Segment Start: Supplied data
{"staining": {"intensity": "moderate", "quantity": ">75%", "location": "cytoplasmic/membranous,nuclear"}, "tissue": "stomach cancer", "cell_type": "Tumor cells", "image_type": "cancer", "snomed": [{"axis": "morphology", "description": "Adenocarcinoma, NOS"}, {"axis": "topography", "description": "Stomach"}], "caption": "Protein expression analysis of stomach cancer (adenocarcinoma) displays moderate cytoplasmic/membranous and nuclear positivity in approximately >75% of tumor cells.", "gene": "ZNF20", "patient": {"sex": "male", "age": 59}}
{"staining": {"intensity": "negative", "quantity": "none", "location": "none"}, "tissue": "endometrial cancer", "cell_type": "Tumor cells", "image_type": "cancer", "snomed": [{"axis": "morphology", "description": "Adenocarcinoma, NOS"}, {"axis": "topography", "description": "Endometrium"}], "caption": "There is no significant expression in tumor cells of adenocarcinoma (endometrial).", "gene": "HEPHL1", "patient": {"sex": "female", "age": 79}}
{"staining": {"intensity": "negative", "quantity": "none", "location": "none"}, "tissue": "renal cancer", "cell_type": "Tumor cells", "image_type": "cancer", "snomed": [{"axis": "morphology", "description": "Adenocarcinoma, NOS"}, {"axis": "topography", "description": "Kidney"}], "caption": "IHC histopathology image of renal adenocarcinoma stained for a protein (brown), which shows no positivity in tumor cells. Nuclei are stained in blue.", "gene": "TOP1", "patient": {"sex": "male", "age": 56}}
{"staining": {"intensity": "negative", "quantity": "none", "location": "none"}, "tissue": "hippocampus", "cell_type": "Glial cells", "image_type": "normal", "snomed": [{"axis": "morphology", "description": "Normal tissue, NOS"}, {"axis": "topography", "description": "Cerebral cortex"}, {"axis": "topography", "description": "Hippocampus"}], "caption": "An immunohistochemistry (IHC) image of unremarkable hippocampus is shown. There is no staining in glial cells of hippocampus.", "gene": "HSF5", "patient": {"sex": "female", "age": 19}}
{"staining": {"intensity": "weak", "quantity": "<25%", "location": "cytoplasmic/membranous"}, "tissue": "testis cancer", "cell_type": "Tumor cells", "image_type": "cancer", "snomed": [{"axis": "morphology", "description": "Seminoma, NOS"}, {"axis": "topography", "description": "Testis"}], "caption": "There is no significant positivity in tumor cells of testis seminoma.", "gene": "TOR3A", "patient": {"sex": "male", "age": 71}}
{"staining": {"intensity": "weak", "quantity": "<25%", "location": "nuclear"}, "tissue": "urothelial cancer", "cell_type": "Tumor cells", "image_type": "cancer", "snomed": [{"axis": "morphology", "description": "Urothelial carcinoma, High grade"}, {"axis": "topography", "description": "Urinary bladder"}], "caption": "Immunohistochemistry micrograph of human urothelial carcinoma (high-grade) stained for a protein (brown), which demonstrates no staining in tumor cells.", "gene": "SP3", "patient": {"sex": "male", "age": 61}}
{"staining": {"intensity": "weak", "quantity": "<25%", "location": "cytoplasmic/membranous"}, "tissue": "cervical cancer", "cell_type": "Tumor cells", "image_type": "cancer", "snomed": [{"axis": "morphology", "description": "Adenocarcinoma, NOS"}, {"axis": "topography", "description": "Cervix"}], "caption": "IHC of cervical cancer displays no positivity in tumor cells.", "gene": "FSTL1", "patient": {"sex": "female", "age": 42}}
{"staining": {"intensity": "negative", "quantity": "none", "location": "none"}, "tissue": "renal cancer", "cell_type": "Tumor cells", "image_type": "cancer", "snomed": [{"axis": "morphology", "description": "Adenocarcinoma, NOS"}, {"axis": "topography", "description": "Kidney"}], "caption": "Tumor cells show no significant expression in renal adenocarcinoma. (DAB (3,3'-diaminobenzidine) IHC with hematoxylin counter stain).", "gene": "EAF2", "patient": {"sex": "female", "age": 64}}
Segment End: Supplied data
Copy whichever lines of the records above contain the word "expression".

{"staining": {"intensity": "moderate", "quantity": ">75%", "location": "cytoplasmic/membranous,nuclear"}, "tissue": "stomach cancer", "cell_type": "Tumor cells", "image_type": "cancer", "snomed": [{"axis": "morphology", "description": "Adenocarcinoma, NOS"}, {"axis": "topography", "description": "Stomach"}], "caption": "Protein expression analysis of stomach cancer (adenocarcinoma) displays moderate cytoplasmic/membranous and nuclear positivity in approximately >75% of tumor cells.", "gene": "ZNF20", "patient": {"sex": "male", "age": 59}}
{"staining": {"intensity": "negative", "quantity": "none", "location": "none"}, "tissue": "endometrial cancer", "cell_type": "Tumor cells", "image_type": "cancer", "snomed": [{"axis": "morphology", "description": "Adenocarcinoma, NOS"}, {"axis": "topography", "description": "Endometrium"}], "caption": "There is no significant expression in tumor cells of adenocarcinoma (endometrial).", "gene": "HEPHL1", "patient": {"sex": "female", "age": 79}}
{"staining": {"intensity": "negative", "quantity": "none", "location": "none"}, "tissue": "renal cancer", "cell_type": "Tumor cells", "image_type": "cancer", "snomed": [{"axis": "morphology", "description": "Adenocarcinoma, NOS"}, {"axis": "topography", "description": "Kidney"}], "caption": "Tumor cells show no significant expression in renal adenocarcinoma. (DAB (3,3'-diaminobenzidine) IHC with hematoxylin counter stain).", "gene": "EAF2", "patient": {"sex": "female", "age": 64}}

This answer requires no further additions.